Jesus-Film in über 1000 Sprachen

Kein Film ist in mehr Sprachen übersetzt worden:

von / THQ

Der Jesus-Film hat die Tausendermarke überschritten. Die wortgetreue Verfilmung des Lukas-Evangeliums ist jetzt in 1002 Sprachen vorhanden – von Aari, einer afroasiatischen Sprache in äthiopien, bis Zuni, das von einem Volksstamm der Pueblo-Indianer im Südwesten der USA gesprochen wird. Der Jesus-Film wurde 1979 an Originalschauplätzen in Israel gedreht und zunächst von Warner Brothers vertrieben. Später übernahm ihn das internationale Missionswerk "Campus für Christus".

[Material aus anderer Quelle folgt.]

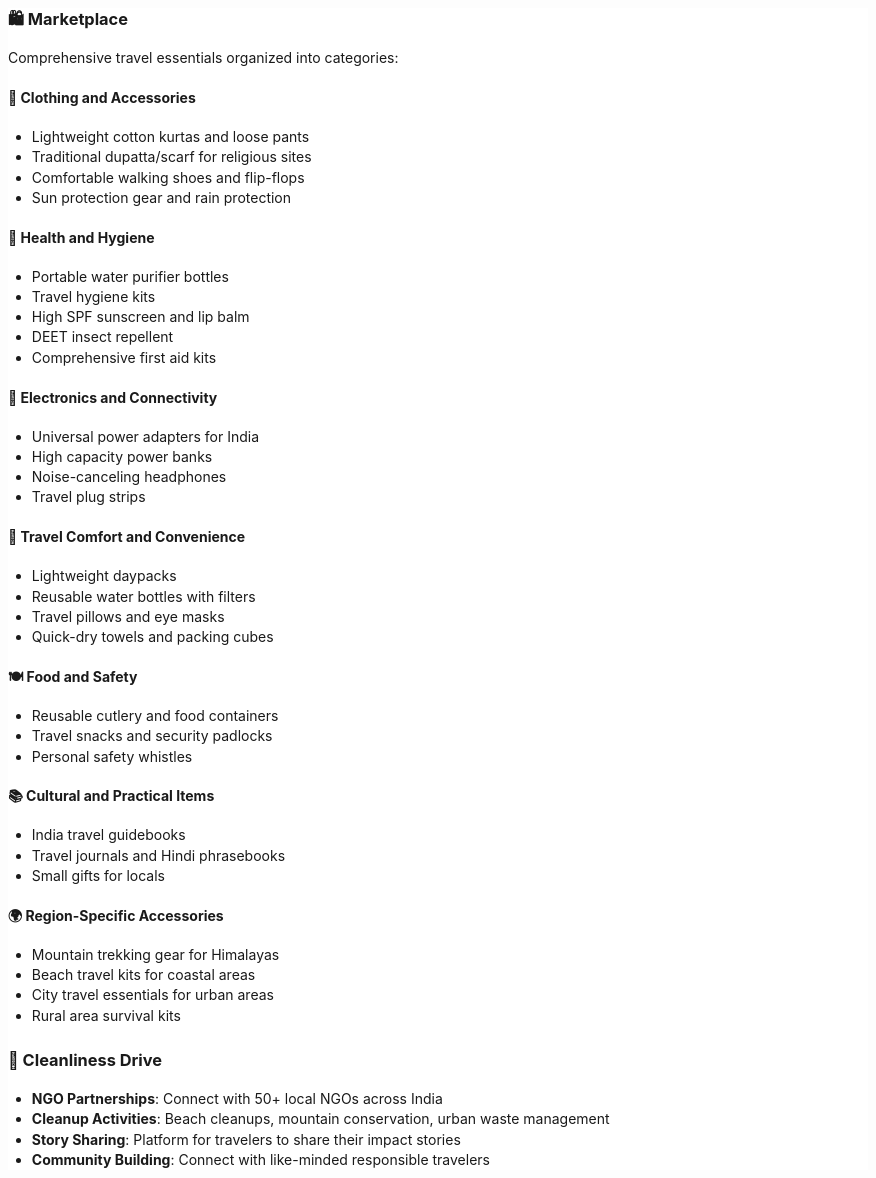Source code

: ### 🛍️ Marketplace

Comprehensive travel essentials organized into categories:

#### 👕 Clothing and Accessories

- Lightweight cotton kurtas and loose pants
- Traditional dupatta/scarf for religious sites
- Comfortable walking shoes and flip-flops
- Sun protection gear and rain protection

#### 🏥 Health and Hygiene

- Portable water purifier bottles
- Travel hygiene kits
- High SPF sunscreen and lip balm
- DEET insect repellent
- Comprehensive first aid kits

#### 📱 Electronics and Connectivity

- Universal power adapters for India
- High capacity power banks
- Noise-canceling headphones
- Travel plug strips

#### 🎒 Travel Comfort and Convenience

- Lightweight daypacks
- Reusable water bottles with filters
- Travel pillows and eye masks
- Quick-dry towels and packing cubes

#### 🍽️ Food and Safety

- Reusable cutlery and food containers
- Travel snacks and security padlocks
- Personal safety whistles

#### 📚 Cultural and Practical Items

- India travel guidebooks
- Travel journals and Hindi phrasebooks
- Small gifts for locals

#### 🌍 Region-Specific Accessories

- Mountain trekking gear for Himalayas
- Beach travel kits for coastal areas
- City travel essentials for urban areas
- Rural area survival kits

### 🧹 Cleanliness Drive

- **NGO Partnerships**: Connect with 50+ local NGOs across India
- **Cleanup Activities**: Beach cleanups, mountain conservation, urban waste management
- **Story Sharing**: Platform for travelers to share their impact stories
- **Community Building**: Connect with like-minded responsible travelers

Er ist der am weitesten verbreitete Film aller Zeiten. In 28 Jahren haben ihn mehr als sechs Milliar-den Menschen auf der Leinwand gesehen, weit mehr als Filmklassiker wie "Vom Winde verweht". Über 200 Millionen Menschen sind laut "Campus für Christus" mit Unterstützung des Jesus-Films Christen geworden.

Es sei ein "lebensverändernder" Streifen, erklärte der Direktor des Jesus-Film-Projekts, Jim Green. Besonders wenn Menschen ihn in ihrer Muttersprache erleben könnten, würden sie zu Jesus hingezogen. Die Übersetzung sei jedoch nicht einfach, weil man auf kulturelle Eigenarten achten müsse, ohne die Botschaft zu verändern. An den Übersetzungen ist die Organisation Seed (Samen) beteiligt, die mit den Wycliff-Bibelübersetzern verbunden ist. Es dauert etwa zwei bis drei Jahre, bis ein Filmskript in einer neuen Sprache fertig ist. Über 2000 Filmteams mit mehr als 4600 Mitarbeitern zeigen den Streifen in aller Welt. In Entwicklungsländern sind sie oft mit einfachen Vorführgeräten in Dörfern unterwegs, wo der Film im Freien gezeigt wird. In Deutschland wird der Jesus-Film von "Campus für Christus" verbreitet.